-- MATERIAL FOR THIS EXERCISE follows --

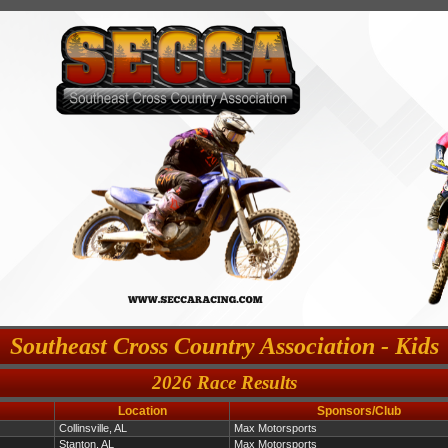
Southeast Cross Country Association - Kids
2026 Race Results
Location
Sponsors/Club
Collinsville, AL
Max Motorsports
Stanton, AL
Max Motorsports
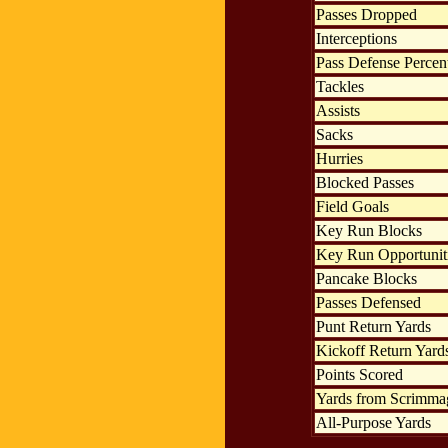
Passes Dropped
Interceptions
Pass Defense Percen
Tackles
Assists
Sacks
Hurries
Blocked Passes
Field Goals
Key Run Blocks
Key Run Opportunit
Pancake Blocks
Passes Defensed
Punt Return Yards
Kickoff Return Yard
Points Scored
Yards from Scrimma
All-Purpose Yards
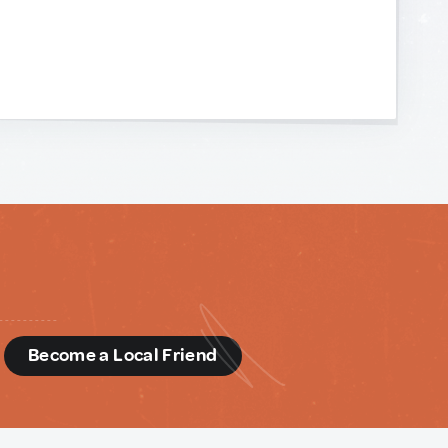
d
Become a Local Friend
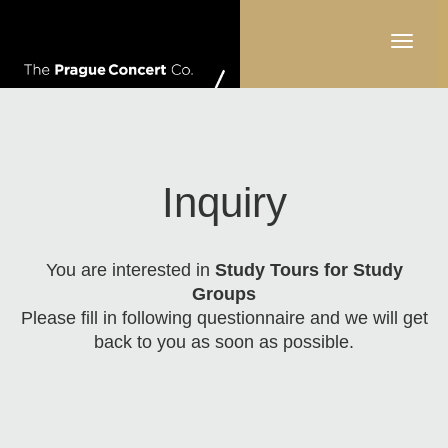
Toggle
navigati
Inquiry
You are interested in
Study Tours for Study
Groups
Please fill in following questionnaire and we will get
back to you as soon as possible.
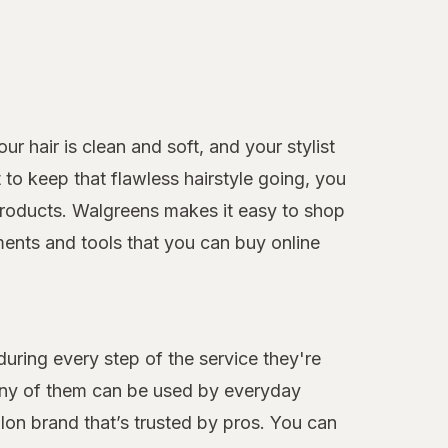
r hair is clean and soft, and your stylist
to keep that flawless hairstyle going, you
e products. Walgreens makes it easy to shop
ments and tools that you can buy online
during every step of the service they're
many of them can be used by everyday
alon brand that’s trusted by pros. You can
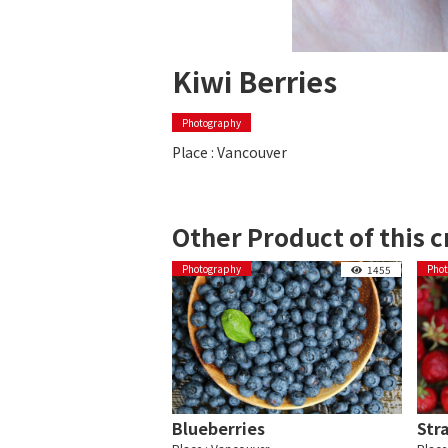
Kiwi Berries
Photography
Place : Vancouver
Other Product of this c
Photography
Pho
1455
Blueberries
Str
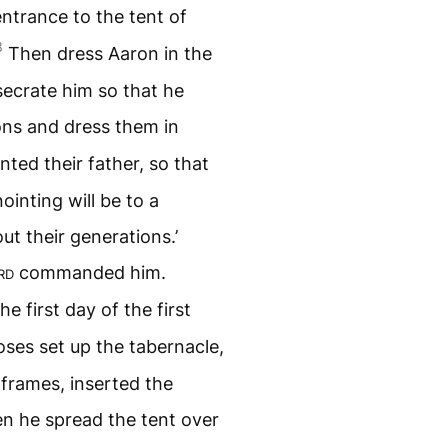
entrance to the tent of
3
Then dress Aaron in the
ecrate him so that he
ons and dress them in
nted their father, so that
ointing will be to a
ut their generations.’
rd
commanded him.
e first day of the first
es set up the tabernacle,
 frames, inserted the
n he spread the tent over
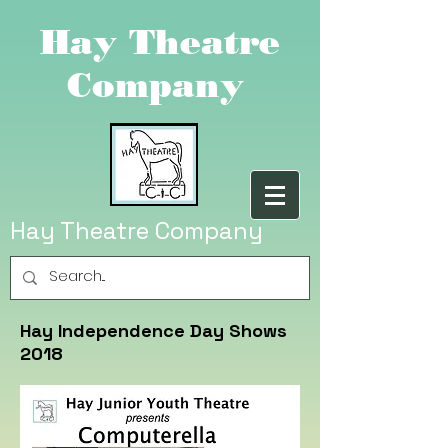
Hay Theatre
Company
Hay Theatre Company
Hay Independence Day Shows
2018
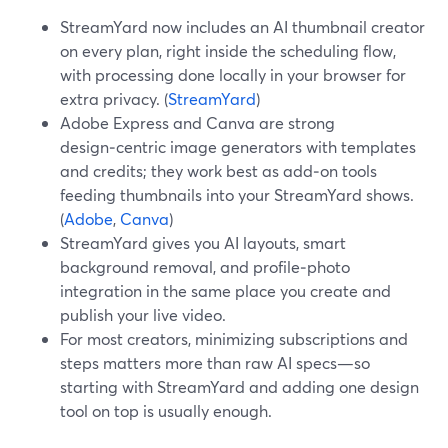
StreamYard now includes an AI thumbnail creator
on every plan, right inside the scheduling flow,
with processing done locally in your browser for
extra privacy. (
StreamYard
)
Adobe Express and Canva are strong
design‑centric image generators with templates
and credits; they work best as add‑on tools
feeding thumbnails into your StreamYard shows.
(
Adobe
,
Canva
)
StreamYard gives you AI layouts, smart
background removal, and profile‑photo
integration in the same place you create and
publish your live video.
For most creators, minimizing subscriptions and
steps matters more than raw AI specs—so
starting with StreamYard and adding one design
tool on top is usually enough.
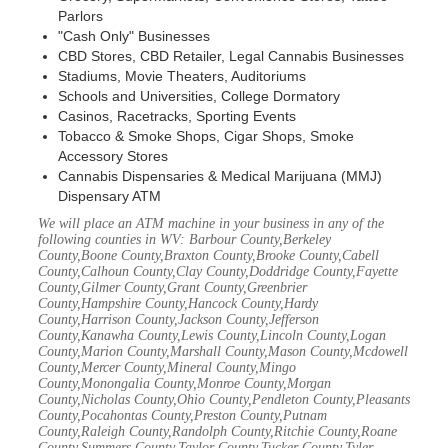
Parlors
"Cash Only" Businesses
CBD Stores, CBD Retailer, Legal Cannabis Businesses
Stadiums, Movie Theaters, Auditoriums
Schools and Universities, College Dormatory
Casinos, Racetracks, Sporting Events
Tobacco & Smoke Shops, Cigar Shops, Smoke
Accessory Stores
Cannabis Dispensaries & Medical Marijuana (MMJ)
Dispensary ATM
We will place an ATM machine in your business in any of the
following counties in WV: Barbour County,Berkeley
County,Boone County,Braxton County,Brooke County,Cabell
County,Calhoun County,Clay County,Doddridge County,Fayette
County,Gilmer County,Grant County,Greenbrier
County,Hampshire County,Hancock County,Hardy
County,Harrison County,Jackson County,Jefferson
County,Kanawha County,Lewis County,Lincoln County,Logan
County,Marion County,Marshall County,Mason County,Mcdowell
County,Mercer County,Mineral County,Mingo
County,Monongalia County,Monroe County,Morgan
County,Nicholas County,Ohio County,Pendleton County,Pleasants
County,Pocahontas County,Preston County,Putnam
County,Raleigh County,Randolph County,Ritchie County,Roane
County,Summers County,Taylor County,Tucker County,Tyler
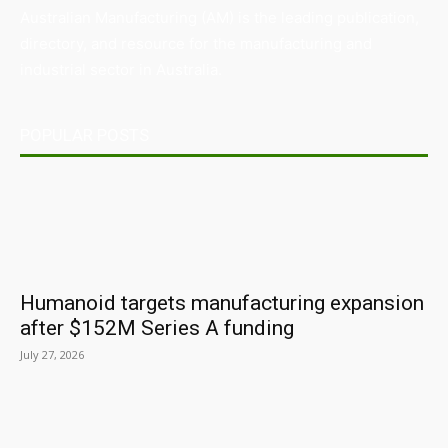
Australian Manufacturing (AM) is the leading publication,
directory, and resource for the manufacturing and
industrial sector in Australia.
POPULAR POSTS
Humanoid targets manufacturing expansion
after $152M Series A funding
July 27, 2026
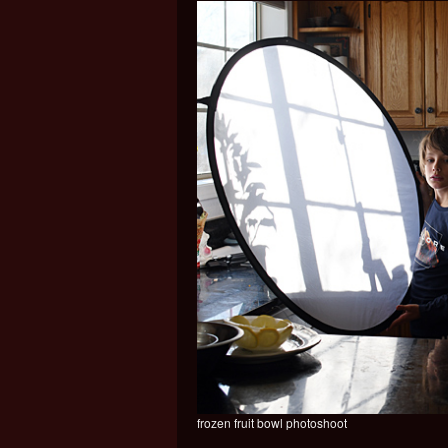
frozen fruit bowl photoshoot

-- MATERIAL FOR THIS EXERCISE concluded --

• **PROBLEM**
Each line above that contains the word "Passes" must be copied.

• **OUTPUT FOR THIS EXERCISE**
Passes Dropped
Blocked Passes
Passes Defensed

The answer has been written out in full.